WORK INSTRUCTIONS: Give again, word for word, the stretch of the material from the line containing "In the photograph that follows you will find a vernier" through the line containing "The vernier caliper reads 33.4 mm", including both of those lines and nothing else.

PROVIDED MATERIAL:
------------------------------------------------

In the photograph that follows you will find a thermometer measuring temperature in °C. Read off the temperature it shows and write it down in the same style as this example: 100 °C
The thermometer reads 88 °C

------------------------------------------------

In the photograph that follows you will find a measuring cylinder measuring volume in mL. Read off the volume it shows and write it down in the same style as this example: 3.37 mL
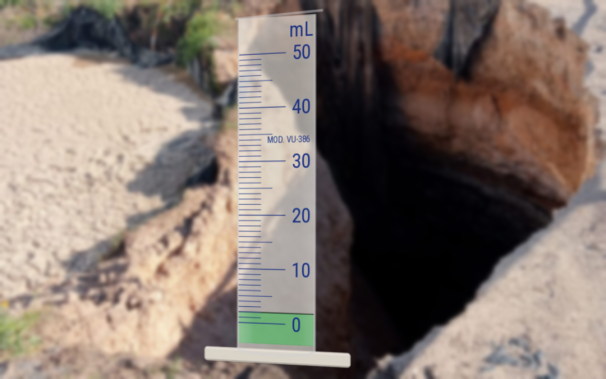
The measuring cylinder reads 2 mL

------------------------------------------------

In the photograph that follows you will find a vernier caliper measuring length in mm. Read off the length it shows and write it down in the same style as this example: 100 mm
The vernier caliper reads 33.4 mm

------------------------------------------------

RESULT FOR THIS TASK:
In the photograph that follows you will find a vernier caliper measuring length in mm. Read off the length it shows and write it down in the same style as this example: 100 mm
The vernier caliper reads 33.4 mm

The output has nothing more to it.